Saved data entries
++++++++

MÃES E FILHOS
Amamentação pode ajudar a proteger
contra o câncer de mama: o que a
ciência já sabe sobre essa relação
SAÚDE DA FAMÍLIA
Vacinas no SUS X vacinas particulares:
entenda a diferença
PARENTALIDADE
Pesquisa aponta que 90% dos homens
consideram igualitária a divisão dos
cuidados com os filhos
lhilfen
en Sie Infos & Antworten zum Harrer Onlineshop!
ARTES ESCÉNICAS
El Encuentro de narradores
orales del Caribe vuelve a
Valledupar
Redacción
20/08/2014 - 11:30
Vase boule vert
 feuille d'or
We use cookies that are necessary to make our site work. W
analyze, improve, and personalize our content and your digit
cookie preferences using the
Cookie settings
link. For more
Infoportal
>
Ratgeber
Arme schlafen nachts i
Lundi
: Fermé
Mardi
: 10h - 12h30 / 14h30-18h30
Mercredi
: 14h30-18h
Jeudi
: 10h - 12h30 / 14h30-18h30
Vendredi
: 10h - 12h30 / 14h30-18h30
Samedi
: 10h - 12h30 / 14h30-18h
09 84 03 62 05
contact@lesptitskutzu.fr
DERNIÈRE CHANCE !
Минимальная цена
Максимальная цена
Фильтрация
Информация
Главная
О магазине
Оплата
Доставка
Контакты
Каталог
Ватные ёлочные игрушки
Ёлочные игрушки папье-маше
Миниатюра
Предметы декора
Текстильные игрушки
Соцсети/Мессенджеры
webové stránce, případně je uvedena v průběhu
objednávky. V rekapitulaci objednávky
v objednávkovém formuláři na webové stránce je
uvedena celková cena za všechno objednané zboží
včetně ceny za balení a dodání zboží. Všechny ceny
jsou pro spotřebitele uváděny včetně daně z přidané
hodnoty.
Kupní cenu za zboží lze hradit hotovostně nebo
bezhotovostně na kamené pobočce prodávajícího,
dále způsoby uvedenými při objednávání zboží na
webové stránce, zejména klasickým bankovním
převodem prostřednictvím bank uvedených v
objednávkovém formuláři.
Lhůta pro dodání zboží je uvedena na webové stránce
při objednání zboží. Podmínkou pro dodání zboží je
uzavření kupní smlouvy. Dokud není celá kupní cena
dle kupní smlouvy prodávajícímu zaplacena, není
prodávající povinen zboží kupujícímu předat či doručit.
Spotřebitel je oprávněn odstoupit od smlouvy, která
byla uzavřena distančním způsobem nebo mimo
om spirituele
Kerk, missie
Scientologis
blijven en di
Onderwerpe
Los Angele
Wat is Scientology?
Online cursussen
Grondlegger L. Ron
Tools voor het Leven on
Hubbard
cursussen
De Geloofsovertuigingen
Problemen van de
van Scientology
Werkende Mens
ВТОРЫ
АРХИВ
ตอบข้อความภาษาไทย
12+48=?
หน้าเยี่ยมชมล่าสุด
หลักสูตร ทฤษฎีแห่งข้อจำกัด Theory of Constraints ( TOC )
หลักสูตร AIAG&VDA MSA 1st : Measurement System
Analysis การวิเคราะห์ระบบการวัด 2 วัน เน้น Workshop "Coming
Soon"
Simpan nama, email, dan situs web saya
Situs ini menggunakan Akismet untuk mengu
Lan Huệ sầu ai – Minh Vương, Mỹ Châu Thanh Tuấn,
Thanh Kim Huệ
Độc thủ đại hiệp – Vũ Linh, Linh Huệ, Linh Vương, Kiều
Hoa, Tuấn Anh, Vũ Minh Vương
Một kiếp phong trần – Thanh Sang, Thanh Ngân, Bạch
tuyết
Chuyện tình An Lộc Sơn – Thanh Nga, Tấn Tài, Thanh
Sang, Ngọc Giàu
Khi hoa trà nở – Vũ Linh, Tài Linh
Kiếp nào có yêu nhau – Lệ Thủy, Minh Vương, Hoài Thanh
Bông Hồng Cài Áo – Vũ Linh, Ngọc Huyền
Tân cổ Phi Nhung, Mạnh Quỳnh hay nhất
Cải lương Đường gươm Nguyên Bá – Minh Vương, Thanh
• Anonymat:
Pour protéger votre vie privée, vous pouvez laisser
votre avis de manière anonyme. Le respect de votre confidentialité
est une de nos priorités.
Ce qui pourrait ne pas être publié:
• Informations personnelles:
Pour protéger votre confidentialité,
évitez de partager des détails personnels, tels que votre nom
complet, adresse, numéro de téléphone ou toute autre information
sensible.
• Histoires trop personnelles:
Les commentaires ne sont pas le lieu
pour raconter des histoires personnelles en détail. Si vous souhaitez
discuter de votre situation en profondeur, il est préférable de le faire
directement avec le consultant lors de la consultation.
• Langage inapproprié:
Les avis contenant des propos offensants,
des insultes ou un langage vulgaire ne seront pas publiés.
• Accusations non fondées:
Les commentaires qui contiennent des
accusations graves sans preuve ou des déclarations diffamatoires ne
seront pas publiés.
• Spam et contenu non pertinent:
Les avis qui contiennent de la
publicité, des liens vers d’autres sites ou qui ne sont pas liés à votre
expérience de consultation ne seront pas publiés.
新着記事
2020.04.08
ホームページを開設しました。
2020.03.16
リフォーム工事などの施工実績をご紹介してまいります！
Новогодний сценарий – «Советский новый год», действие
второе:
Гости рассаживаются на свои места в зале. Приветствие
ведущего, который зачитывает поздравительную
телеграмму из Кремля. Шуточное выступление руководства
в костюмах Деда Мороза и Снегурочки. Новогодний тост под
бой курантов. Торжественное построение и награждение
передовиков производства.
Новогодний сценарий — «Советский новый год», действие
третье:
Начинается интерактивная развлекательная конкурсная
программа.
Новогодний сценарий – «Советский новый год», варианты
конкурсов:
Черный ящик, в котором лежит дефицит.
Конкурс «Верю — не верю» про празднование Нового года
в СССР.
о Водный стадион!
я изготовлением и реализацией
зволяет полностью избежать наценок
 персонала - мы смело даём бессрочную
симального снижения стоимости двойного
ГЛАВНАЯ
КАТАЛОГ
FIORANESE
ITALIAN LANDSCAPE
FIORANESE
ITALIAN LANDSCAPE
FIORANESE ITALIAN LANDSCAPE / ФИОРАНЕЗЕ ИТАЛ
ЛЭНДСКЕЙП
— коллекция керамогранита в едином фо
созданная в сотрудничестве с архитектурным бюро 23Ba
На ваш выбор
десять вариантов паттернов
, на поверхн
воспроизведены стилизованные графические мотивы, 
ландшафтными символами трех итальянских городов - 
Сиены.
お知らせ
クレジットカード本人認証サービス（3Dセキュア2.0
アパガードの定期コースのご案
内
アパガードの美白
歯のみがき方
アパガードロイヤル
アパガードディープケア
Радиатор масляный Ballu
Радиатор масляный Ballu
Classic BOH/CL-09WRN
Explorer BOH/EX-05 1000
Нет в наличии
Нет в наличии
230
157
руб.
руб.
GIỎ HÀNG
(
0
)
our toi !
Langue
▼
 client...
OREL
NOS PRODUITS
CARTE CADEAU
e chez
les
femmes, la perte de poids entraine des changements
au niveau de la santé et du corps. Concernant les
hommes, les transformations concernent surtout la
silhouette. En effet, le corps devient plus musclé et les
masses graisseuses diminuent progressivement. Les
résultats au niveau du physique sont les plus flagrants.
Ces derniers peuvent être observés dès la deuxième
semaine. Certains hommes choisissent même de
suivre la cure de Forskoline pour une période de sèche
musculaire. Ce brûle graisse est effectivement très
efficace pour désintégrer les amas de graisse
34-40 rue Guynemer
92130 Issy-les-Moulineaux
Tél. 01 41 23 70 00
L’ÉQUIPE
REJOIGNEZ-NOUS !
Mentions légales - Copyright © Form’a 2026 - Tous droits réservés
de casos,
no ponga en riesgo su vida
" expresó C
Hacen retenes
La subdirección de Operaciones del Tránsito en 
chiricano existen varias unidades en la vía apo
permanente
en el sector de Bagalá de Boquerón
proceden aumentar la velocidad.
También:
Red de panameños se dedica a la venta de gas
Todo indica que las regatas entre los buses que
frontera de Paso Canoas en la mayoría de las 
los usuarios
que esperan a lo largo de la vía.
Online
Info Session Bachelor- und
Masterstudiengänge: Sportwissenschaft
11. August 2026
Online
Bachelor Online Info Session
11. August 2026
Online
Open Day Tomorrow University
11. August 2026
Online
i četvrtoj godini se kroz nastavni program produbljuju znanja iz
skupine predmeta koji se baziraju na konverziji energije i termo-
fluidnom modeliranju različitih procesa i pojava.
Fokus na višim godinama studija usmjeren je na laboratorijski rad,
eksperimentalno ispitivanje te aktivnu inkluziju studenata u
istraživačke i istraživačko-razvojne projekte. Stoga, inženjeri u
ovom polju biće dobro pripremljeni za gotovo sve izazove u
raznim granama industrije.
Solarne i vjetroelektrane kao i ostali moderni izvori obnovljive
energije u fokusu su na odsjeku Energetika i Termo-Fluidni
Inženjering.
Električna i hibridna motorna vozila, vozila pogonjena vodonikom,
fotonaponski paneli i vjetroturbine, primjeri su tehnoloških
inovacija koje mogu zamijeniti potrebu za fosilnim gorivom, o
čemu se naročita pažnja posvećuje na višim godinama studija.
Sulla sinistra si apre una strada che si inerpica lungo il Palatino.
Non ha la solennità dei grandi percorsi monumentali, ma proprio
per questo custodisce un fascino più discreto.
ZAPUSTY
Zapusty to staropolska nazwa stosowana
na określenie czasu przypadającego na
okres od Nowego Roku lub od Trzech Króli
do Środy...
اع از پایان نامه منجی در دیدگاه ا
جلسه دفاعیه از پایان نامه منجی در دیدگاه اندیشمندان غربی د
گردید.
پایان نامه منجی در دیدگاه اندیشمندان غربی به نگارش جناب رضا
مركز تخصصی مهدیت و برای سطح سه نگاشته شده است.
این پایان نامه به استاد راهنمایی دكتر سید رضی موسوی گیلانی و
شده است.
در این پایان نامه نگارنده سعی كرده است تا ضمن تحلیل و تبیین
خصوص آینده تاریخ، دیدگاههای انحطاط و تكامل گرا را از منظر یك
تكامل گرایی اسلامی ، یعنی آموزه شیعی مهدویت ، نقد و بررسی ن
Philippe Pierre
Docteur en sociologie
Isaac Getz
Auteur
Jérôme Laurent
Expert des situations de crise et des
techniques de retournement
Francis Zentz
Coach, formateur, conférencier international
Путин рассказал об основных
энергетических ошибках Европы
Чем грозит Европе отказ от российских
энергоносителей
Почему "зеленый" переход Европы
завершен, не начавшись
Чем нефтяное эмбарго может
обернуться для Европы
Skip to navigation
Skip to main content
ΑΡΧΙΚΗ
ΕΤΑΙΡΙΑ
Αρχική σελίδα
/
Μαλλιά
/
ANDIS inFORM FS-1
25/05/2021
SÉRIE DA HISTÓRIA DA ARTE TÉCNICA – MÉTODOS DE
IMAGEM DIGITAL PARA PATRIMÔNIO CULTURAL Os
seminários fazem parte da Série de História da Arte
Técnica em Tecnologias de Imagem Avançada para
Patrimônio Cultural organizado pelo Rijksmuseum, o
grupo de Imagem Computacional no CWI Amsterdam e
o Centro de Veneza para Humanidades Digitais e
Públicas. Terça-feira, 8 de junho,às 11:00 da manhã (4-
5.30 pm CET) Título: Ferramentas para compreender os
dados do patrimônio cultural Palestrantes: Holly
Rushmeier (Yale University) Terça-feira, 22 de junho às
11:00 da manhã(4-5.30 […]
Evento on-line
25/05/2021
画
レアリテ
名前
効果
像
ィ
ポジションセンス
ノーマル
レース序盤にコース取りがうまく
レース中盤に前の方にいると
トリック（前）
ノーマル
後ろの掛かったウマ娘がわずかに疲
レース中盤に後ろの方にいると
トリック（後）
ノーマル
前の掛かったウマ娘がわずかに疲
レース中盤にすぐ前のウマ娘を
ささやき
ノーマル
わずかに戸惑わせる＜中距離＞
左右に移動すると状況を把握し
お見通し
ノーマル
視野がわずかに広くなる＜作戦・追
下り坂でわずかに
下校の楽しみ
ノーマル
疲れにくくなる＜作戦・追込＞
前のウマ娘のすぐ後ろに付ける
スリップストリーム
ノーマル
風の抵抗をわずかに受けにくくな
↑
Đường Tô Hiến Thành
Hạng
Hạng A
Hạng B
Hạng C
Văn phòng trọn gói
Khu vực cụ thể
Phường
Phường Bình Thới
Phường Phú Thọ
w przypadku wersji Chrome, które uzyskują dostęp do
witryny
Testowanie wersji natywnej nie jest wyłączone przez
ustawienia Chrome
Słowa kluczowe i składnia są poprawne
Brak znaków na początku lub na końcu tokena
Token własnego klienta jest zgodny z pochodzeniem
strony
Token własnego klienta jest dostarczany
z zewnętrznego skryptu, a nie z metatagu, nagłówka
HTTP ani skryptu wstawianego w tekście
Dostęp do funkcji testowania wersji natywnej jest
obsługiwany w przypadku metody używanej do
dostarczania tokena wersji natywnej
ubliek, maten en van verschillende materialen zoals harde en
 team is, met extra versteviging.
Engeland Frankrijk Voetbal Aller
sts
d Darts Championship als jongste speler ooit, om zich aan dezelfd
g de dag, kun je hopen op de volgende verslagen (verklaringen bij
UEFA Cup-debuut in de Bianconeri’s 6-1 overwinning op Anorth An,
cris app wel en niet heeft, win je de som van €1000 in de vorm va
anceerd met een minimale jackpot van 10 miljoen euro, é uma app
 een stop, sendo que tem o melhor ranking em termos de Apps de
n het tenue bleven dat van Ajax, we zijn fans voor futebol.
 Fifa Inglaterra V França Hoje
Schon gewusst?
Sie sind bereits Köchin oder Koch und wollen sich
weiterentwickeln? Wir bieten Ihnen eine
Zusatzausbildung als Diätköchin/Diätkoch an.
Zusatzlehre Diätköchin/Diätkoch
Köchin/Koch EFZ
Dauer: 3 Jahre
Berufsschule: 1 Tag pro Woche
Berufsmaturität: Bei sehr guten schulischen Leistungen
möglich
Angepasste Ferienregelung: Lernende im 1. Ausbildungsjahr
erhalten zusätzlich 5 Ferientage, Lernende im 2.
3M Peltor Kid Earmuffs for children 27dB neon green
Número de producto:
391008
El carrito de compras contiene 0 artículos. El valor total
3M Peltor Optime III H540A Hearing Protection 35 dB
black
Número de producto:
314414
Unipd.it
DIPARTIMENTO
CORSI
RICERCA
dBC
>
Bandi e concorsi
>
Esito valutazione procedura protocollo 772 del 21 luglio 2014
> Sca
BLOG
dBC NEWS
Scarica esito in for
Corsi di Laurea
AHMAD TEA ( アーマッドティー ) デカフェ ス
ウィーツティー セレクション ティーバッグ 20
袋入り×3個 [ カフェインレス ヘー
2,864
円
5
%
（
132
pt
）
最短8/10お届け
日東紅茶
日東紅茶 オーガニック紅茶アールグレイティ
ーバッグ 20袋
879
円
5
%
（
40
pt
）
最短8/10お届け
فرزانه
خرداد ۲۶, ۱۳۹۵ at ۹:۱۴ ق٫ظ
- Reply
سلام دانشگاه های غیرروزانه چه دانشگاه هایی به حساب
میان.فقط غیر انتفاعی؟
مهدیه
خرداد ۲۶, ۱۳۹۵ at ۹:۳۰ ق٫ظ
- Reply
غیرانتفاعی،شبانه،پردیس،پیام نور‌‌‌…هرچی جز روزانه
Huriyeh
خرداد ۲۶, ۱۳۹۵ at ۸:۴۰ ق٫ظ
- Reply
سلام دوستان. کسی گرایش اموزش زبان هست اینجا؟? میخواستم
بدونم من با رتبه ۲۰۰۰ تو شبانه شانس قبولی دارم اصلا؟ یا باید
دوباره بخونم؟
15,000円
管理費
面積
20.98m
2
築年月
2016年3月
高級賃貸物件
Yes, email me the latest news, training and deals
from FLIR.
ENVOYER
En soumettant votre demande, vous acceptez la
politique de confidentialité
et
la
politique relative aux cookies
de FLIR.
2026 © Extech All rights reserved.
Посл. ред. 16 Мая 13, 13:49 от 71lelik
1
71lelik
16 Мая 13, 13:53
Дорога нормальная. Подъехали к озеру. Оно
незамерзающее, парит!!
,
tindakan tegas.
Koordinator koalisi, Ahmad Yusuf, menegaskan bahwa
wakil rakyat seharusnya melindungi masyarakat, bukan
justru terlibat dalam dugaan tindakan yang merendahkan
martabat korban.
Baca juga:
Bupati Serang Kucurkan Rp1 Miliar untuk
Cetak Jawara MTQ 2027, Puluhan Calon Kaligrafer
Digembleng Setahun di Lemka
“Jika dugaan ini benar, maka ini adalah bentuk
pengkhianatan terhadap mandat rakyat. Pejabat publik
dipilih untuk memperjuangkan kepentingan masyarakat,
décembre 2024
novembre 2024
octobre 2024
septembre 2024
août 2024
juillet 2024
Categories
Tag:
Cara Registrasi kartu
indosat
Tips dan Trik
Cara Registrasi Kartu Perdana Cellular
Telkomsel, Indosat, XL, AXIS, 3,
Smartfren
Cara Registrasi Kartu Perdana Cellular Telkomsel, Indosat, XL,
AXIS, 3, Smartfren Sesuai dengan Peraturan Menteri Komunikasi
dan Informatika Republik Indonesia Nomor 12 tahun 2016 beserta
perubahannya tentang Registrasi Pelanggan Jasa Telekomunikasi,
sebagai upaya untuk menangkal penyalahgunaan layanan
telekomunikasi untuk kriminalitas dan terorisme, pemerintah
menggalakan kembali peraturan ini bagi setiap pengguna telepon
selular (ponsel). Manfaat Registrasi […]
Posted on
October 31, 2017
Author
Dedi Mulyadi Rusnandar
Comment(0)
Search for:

++++++++

**TASK DIRECTIONS**
Please return the part of the items that starts with their first line and ends with the line containing "We use cookies", both ends included, reproducing each line without change.

**OUTPUT OF THE EXERCISE**
MÃES E FILHOS
Amamentação pode ajudar a proteger
contra o câncer de mama: o que a
ciência já sabe sobre essa relação
SAÚDE DA FAMÍLIA
Vacinas no SUS X vacinas particulares:
entenda a diferença
PARENTALIDADE
Pesquisa aponta que 90% dos homens
consideram igualitária a divisão dos
cuidados com os filhos
lhilfen
en Sie Infos & Antworten zum Harrer Onlineshop!
ARTES ESCÉNICAS
El Encuentro de narradores
orales del Caribe vuelve a
Valledupar
Redacción
20/08/2014 - 11:30
Vase boule vert
 feuille d'or
We use cookies that are necessary to make our site work. W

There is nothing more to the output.